#### EXTRACTED DATA

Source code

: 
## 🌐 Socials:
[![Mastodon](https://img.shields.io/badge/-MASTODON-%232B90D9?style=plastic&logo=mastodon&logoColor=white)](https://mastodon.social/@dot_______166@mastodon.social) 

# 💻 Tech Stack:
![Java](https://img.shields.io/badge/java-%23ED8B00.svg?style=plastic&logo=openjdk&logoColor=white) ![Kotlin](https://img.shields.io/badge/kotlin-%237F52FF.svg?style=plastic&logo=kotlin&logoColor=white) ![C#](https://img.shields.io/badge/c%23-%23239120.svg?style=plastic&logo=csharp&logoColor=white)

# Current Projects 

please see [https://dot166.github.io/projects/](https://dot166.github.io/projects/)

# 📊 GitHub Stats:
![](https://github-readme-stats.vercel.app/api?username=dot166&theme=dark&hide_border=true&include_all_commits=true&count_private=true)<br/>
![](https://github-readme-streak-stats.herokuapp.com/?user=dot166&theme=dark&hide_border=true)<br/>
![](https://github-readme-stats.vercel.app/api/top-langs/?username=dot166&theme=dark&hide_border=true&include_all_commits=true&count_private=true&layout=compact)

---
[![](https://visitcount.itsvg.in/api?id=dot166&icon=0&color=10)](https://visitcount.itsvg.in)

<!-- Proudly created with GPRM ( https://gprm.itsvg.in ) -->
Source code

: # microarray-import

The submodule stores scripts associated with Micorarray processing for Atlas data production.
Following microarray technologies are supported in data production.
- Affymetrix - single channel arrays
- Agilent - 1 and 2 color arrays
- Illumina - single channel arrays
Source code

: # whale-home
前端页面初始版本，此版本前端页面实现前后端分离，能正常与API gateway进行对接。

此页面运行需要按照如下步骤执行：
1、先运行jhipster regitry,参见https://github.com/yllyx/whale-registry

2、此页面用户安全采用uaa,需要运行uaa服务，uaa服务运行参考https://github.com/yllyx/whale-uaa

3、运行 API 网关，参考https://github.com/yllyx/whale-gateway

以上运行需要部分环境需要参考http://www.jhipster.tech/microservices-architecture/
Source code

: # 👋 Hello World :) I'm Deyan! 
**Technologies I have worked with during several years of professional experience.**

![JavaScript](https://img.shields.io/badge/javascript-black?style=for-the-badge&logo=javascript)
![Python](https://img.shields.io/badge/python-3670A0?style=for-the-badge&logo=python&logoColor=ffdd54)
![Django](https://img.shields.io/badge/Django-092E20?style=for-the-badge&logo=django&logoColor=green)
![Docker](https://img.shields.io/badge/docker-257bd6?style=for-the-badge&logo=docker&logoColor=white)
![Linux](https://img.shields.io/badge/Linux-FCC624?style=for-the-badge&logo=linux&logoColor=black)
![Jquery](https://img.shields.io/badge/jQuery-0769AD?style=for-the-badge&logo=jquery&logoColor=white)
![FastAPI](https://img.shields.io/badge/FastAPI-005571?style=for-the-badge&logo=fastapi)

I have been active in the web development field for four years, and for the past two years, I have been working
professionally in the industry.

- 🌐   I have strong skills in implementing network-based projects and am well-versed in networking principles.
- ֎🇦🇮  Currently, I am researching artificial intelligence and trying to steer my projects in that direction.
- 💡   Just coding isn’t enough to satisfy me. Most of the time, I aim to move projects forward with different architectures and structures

########

> [WRITTEN TASK]:
The records above must be retyped in full. Keep each one exactly as it is.

> [RESPONSE BOX]:
Source code

: 
## 🌐 Socials:
[![Mastodon](https://img.shields.io/badge/-MASTODON-%232B90D9?style=plastic&logo=mastodon&logoColor=white)](https://mastodon.social/@dot_______166@mastodon.social) 

# 💻 Tech Stack:
![Java](https://img.shields.io/badge/java-%23ED8B00.svg?style=plastic&logo=openjdk&logoColor=white) ![Kotlin](https://img.shields.io/badge/kotlin-%237F52FF.svg?style=plastic&logo=kotlin&logoColor=white) ![C#](https://img.shields.io/badge/c%23-%23239120.svg?style=plastic&logo=csharp&logoColor=white)

# Current Projects 

please see [https://dot166.github.io/projects/](https://dot166.github.io/projects/)

# 📊 GitHub Stats:
![](https://github-readme-stats.vercel.app/api?username=dot166&theme=dark&hide_border=true&include_all_commits=true&count_private=true)<br/>
![](https://github-readme-streak-stats.herokuapp.com/?user=dot166&theme=dark&hide_border=true)<br/>
![](https://github-readme-stats.vercel.app/api/top-langs/?username=dot166&theme=dark&hide_border=true&include_all_commits=true&count_private=true&layout=compact)

---
[![](https://visitcount.itsvg.in/api?id=dot166&icon=0&color=10)](https://visitcount.itsvg.in)

<!-- Proudly created with GPRM ( https://gprm.itsvg.in ) -->
Source code

: # microarray-import

The submodule stores scripts associated with Micorarray processing for Atlas data production.
Following microarray technologies are supported in data production.
- Affymetrix - single channel arrays
- Agilent - 1 and 2 color arrays
- Illumina - single channel arrays
Source code

: # whale-home
前端页面初始版本，此版本前端页面实现前后端分离，能正常与API gateway进行对接。

此页面运行需要按照如下步骤执行：
1、先运行jhipster regitry,参见https://github.com/yllyx/whale-registry

2、此页面用户安全采用uaa,需要运行uaa服务，uaa服务运行参考https://github.com/yllyx/whale-uaa

3、运行 API 网关，参考https://github.com/yllyx/whale-gateway

以上运行需要部分环境需要参考http://www.jhipster.tech/microservices-architecture/
Source code

: # 👋 Hello World :) I'm Deyan! 
**Technologies I have worked with during several years of professional experience.**

![JavaScript](https://img.shields.io/badge/javascript-black?style=for-the-badge&logo=javascript)
![Python](https://img.shields.io/badge/python-3670A0?style=for-the-badge&logo=python&logoColor=ffdd54)
![Django](https://img.shields.io/badge/Django-092E20?style=for-the-badge&logo=django&logoColor=green)
![Docker](https://img.shields.io/badge/docker-257bd6?style=for-the-badge&logo=docker&logoColor=white)
![Linux](https://img.shields.io/badge/Linux-FCC624?style=for-the-badge&logo=linux&logoColor=black)
![Jquery](https://img.shields.io/badge/jQuery-0769AD?style=for-the-badge&logo=jquery&logoColor=white)
![FastAPI](https://img.shields.io/badge/FastAPI-005571?style=for-the-badge&logo=fastapi)

I have been active in the web development field for four years, and for the past two years, I have been working
professionally in the industry.

- 🌐   I have strong skills in implementing network-based projects and am well-versed in networking principles.
- ֎🇦🇮  Currently, I am researching artificial intelligence and trying to steer my projects in that direction.
- 💡   Just coding isn’t enough to satisfy me. Most of the time, I aim to move projects forward with different architectures and structures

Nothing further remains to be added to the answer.